Total Throughput of Persistent Data Structures vs. Locking

I wonder if anyone has done a study on this. Let’s imagine a 64 core server (8 CPUs with 8 cores each) and think what would happen in the following 2 scenarios:

1) We use persistent data structures (PDS) so each core can go on its merry way without having to worry about about concurrency that much except perhaps at some integration point or something else.

2) Each core will request a lock on what it needs when it needs to, then immediately move on to other work while it waits to receive the lock.

There are some assumptions here: that we do have a situation where the PDS case has been structured such that it doesn’t have dependencies, and that there is useful work for every core to do while waiting for locks.

Is it reasonable to do useful work while waiting for lock? If not, we’ll have to take the case where we have to wait for locks synchronously.

Either way, which would be greater: the overhead in managing locks, or the overhead in the more expensive operations on PDS vs. mutable data structures?

This question probably really needs a very specific case to talk through, but it’s something that just occurred to me.

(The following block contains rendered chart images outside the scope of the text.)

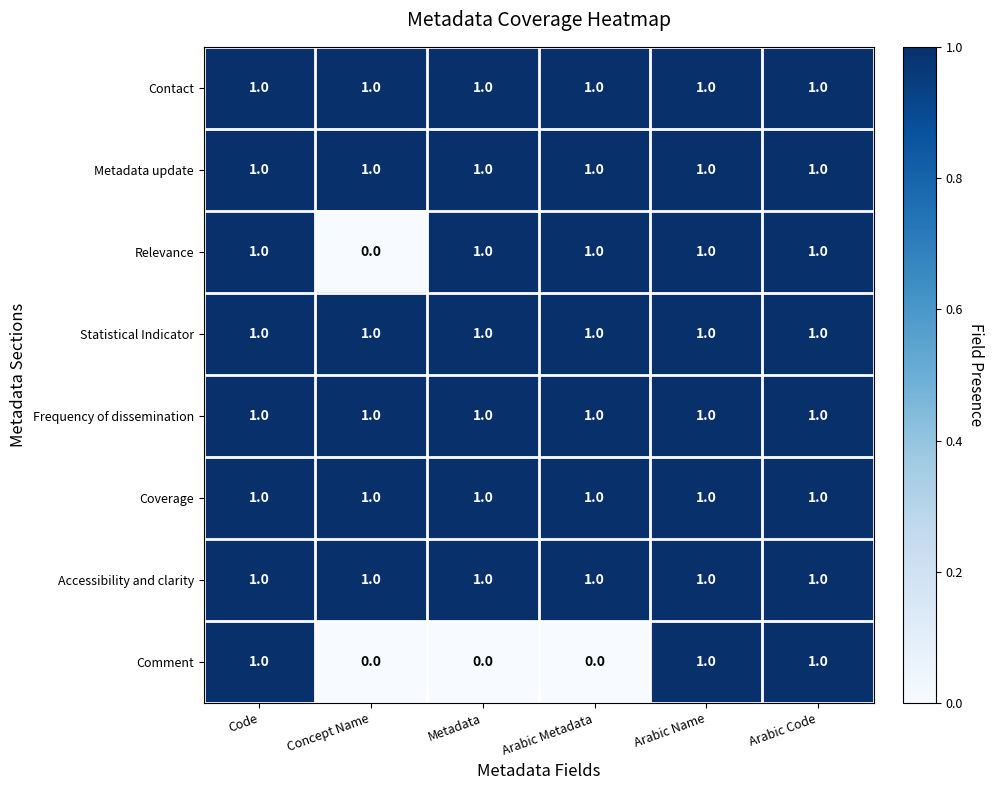

Count the number of categories in the chart.

6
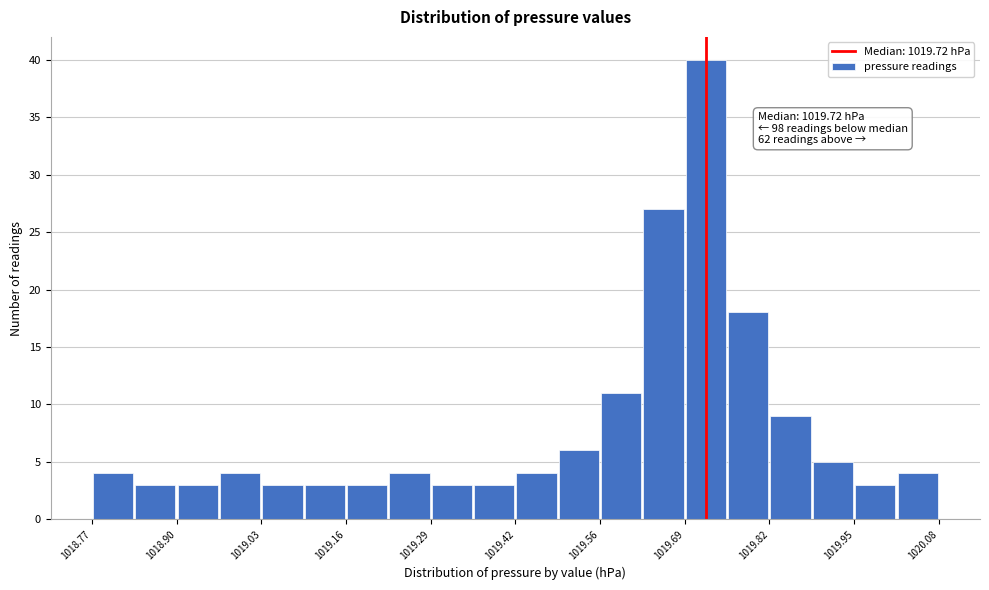

Around what value on the x-axis is the tallest bar? Give the approximate position of its centre, as read against the axis.

1019.72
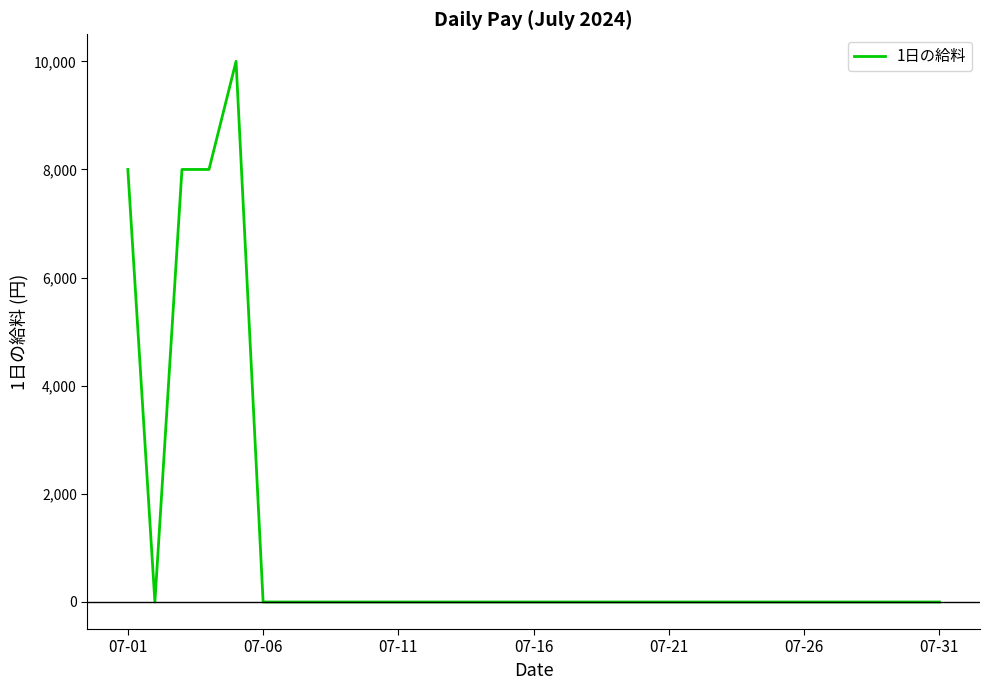

How many lines are shown in the chart?

1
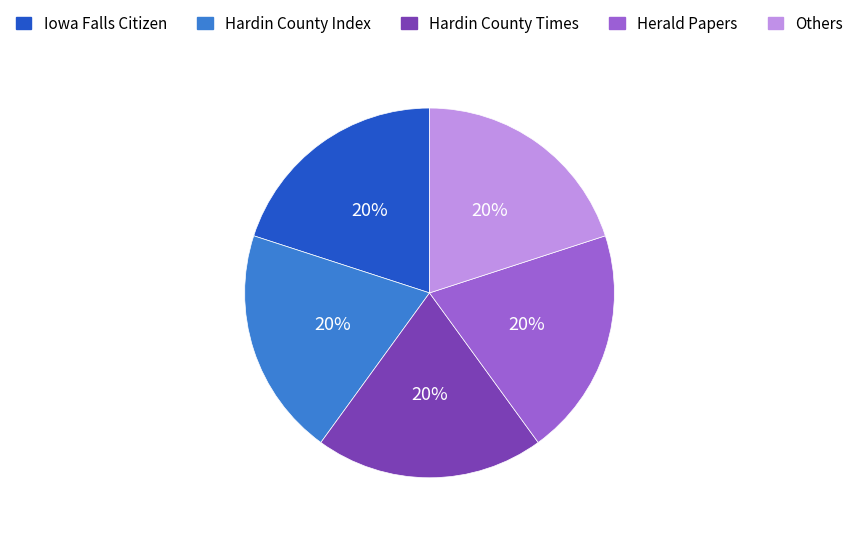

Does Iowa Falls Citizen account for over 50% of the chart?

No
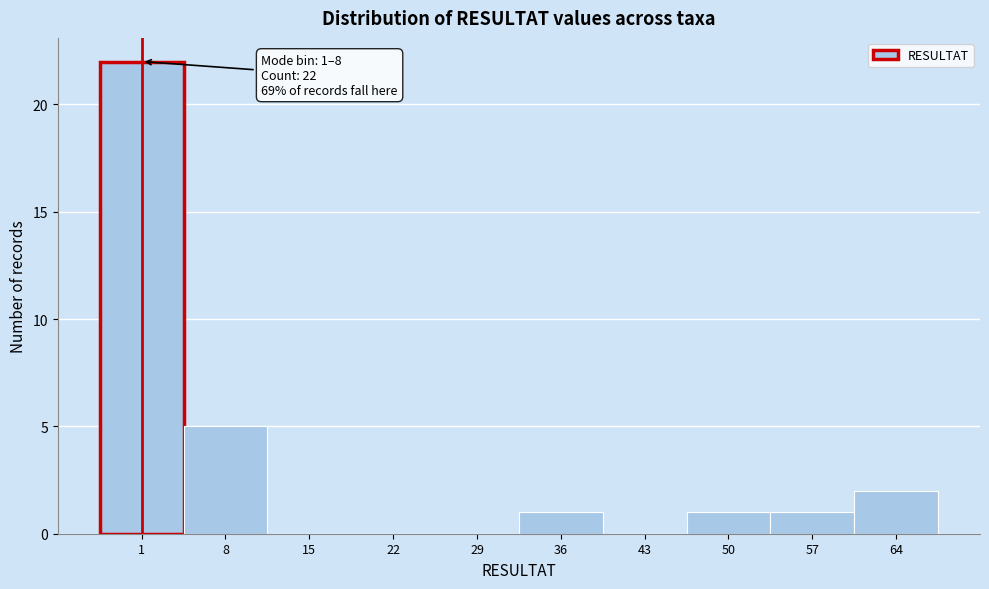

Reading right to left, extract all data points from this chart.

64=2	57=1	50=1	43=0	36=1	29=0	22=0	15=0	8=5	1=22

When I have a large mutable structure and am approaching it in a PDS way, I would stick it in one place, probably owned by a single thread and all change requests handled by it. Then it sends out updates. This model works very well  because those updates it sends out are immutable so the receivers of the updates never have to synch on the data they receive. In a destructive update case, it would have to do a defensive copy to avoid the synch which would be much more expensive. But would a lock be less expensive?

If we think in terms of threads never blocking by just switching to other useful work–is it possible to have higher throughput this way? Though I could see how things could get extra messy… not sure.